Explore the material
**1)** Answer these questions from the "Random finds" post:
(a) What did the writer get after the lab?
(b) Which version of Python is the Python Pocket Reference based on?
(c) Which existing program does the writer call quite good when thinking of writing an RSS reader?
**2)** Repeat word for word the part of the "Random finds" post that runs from "fui. From the" to "it gets work.".

Document segment
^^^^

Random finds


Hmmm, I’m going to be even more busy as uni exams approach. I felt pretty bleh today actually, probably because I had to wake up early for a lab and had to listen to dreary debates about ageing. Unpleasant. Anyway, I went for a hair cut afterwards–and it’s amazing how much a haircut can improve one’s state of mind.

Anyway. Random finds. I was sniffing around the programming sections in the bookshops today, looking to see if there was anything interesting I could buy. I am very cheap, and I don’t have much of a firm goal with regards to learning programming, but I thought it would be interesting to see how the material in textbooks compare to free online documentation. Better in some places, worse in others–I could say they almost complement each other.

I did end up buying something–Python Pocket Reference–an O’Reilly book. A small neat book with lots of Python documentation packed in it. $20. As usual, buyer’s remorse kicked in; after buying a lot of books in the past and not spending a great deal of time reading them, I feel rather silly for buying something I might potentially not even use. The book itself is not too new either; it is based on Python 2.4. 2.4, 2.5.2. 2.6… 3.0 any day now. Oh well, I shouldn’t worry, it seems about the same except for some minor deprecated features here and there which I don’t even use or know about.

There are a lot of Sudoku puzzle books available now. When I was looking in the bookshops I saw them, and I started to wonder about a Sudoku solver in Python. There is one example in the ActiveState Python Cookbook website, but I understood neither head or tail or it. I came home and began tinkering with dictionaries and tuples and lists. I ended up making a dictionary with a series of tuple days to index the position of the sudoku numbers. Hardly a pinnacle of achievement, and I doubt I would ever write a sudoku solving application, but hey, I learnt something.

Afterwards I started browsing what Python libraries existed. The feedparser module is startlingly simple–I immediately thought of writing an RSS reader, but Canto is quite good already.

Other things of interest:

fui. From the homepage: fui – select and copy/move files & Directories on the command-line in a way very similar to how it’s done in a gui with copy/cut and paste. Seems like a rather neat utility to make life just that little bit easier for those who are not command line maestros. It seems to still need some development on it, hopefully it gets work.

CommandLineApp. This is interesting to me because it lays out a basic skeleton from which one has create their own command line application. Stuff like this is good because it makes learning programming easier since it sorts out what is the core functionality of the application and what is the scaffolding that holds everything together.

^^^^

Stored entries
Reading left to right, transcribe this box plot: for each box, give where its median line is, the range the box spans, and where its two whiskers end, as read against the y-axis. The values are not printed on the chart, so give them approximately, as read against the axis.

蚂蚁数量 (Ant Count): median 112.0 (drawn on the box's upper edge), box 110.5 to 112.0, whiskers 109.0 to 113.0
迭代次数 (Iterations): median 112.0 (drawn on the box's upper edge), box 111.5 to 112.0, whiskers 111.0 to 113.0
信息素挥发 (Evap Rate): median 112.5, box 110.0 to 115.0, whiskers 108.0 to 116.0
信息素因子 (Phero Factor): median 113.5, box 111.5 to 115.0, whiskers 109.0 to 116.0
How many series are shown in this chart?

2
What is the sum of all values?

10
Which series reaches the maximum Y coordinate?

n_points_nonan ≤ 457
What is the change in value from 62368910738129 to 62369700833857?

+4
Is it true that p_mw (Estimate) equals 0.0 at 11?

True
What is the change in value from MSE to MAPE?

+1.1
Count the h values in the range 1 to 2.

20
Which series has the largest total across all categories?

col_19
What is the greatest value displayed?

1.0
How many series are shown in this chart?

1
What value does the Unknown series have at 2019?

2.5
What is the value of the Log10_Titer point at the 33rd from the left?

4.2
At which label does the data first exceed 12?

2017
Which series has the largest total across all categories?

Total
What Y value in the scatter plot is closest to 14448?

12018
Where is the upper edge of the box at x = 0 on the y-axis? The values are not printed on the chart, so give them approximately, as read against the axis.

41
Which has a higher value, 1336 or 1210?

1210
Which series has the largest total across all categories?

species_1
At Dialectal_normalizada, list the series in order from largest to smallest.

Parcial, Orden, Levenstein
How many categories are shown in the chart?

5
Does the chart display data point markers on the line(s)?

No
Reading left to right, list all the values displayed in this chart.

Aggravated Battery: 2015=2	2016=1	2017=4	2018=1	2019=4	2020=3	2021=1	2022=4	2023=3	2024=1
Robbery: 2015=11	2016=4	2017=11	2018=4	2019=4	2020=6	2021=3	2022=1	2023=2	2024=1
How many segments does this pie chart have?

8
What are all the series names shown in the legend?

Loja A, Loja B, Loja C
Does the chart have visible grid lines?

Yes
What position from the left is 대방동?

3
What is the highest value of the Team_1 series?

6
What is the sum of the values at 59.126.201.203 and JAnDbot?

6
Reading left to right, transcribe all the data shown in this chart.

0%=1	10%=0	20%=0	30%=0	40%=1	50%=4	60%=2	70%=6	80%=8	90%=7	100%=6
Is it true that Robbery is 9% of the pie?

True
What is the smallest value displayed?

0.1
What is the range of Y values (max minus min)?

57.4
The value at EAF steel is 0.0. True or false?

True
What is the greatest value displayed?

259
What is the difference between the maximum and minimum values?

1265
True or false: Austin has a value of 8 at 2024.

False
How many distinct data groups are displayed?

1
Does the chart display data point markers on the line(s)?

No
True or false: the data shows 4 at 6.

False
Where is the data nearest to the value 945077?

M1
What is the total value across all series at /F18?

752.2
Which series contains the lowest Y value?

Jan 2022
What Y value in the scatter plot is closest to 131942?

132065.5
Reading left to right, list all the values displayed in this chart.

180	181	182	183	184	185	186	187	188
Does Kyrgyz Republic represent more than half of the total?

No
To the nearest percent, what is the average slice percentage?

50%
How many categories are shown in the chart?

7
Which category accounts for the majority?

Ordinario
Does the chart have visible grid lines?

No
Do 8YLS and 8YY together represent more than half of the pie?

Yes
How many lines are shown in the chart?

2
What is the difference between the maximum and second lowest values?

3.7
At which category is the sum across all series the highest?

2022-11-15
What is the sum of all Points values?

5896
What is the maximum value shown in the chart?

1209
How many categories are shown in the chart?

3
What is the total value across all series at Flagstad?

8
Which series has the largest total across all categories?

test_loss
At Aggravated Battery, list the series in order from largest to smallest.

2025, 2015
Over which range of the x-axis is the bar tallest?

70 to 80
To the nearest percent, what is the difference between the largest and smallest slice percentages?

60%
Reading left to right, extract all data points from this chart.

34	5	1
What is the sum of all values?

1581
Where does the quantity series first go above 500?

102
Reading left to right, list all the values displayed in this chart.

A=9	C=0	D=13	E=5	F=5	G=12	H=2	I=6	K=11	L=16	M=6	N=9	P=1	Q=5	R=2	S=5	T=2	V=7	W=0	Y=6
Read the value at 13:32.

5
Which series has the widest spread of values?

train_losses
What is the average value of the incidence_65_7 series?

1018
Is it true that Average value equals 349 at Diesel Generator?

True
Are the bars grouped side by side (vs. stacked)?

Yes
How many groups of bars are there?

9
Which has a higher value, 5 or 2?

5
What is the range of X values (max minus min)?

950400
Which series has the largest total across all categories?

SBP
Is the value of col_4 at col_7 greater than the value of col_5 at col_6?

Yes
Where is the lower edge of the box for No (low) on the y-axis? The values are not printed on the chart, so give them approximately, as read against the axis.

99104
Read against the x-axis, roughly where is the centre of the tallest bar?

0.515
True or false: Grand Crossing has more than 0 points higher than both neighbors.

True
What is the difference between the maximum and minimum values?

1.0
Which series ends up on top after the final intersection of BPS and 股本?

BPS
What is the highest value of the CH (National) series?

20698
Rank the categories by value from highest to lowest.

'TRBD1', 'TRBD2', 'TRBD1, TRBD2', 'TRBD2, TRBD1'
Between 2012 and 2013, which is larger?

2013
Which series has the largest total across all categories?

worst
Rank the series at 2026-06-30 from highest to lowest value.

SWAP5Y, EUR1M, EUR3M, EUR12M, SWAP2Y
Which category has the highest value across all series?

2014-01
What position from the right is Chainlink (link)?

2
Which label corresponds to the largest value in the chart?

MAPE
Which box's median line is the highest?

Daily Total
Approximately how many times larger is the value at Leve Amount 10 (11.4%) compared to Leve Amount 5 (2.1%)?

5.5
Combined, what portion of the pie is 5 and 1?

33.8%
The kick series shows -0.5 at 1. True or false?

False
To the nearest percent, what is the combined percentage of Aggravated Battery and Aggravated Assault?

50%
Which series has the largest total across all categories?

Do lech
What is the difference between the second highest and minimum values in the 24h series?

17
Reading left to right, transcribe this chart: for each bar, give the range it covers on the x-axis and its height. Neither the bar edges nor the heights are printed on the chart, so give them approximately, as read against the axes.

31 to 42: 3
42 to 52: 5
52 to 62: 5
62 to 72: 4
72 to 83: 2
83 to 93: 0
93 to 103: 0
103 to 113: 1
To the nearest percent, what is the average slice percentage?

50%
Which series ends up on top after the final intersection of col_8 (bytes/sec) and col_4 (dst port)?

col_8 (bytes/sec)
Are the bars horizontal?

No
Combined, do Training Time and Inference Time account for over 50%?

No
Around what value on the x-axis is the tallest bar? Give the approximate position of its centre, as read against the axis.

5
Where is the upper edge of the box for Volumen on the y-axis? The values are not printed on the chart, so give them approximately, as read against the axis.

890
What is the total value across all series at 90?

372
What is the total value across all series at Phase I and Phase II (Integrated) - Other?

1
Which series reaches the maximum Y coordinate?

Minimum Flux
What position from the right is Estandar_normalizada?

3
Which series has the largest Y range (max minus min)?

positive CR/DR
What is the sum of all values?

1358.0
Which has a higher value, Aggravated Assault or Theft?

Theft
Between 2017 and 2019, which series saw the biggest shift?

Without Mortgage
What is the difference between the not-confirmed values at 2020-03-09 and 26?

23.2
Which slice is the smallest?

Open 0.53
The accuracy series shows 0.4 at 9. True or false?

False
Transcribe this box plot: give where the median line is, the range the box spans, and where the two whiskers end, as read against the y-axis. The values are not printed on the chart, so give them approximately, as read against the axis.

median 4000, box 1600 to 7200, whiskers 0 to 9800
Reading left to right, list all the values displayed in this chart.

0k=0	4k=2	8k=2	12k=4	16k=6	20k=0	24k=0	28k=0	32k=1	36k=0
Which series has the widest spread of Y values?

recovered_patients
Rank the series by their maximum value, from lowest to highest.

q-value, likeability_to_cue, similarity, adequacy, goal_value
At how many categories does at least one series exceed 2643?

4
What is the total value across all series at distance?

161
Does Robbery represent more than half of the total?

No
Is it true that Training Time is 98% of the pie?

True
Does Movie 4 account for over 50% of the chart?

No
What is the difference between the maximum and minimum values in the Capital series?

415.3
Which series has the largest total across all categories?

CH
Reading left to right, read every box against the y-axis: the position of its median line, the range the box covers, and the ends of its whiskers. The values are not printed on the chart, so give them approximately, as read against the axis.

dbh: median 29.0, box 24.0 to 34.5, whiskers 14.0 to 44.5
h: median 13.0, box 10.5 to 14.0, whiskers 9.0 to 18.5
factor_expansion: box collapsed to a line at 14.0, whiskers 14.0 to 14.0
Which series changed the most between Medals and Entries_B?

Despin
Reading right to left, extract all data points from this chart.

^^^^

Results of the tasks
**1)**
(a) A haircut.
(b) Python 2.4.
(c) Canto.

**2)**
fui. From the homepage: fui – select and copy/move files & Directories on the command-line in a way very similar to how it’s done in a gui with copy/cut and paste. Seems like a rather neat utility to make life just that little bit easier for those who are not command line maestros. It seems to still need some development on it, hopefully it gets work.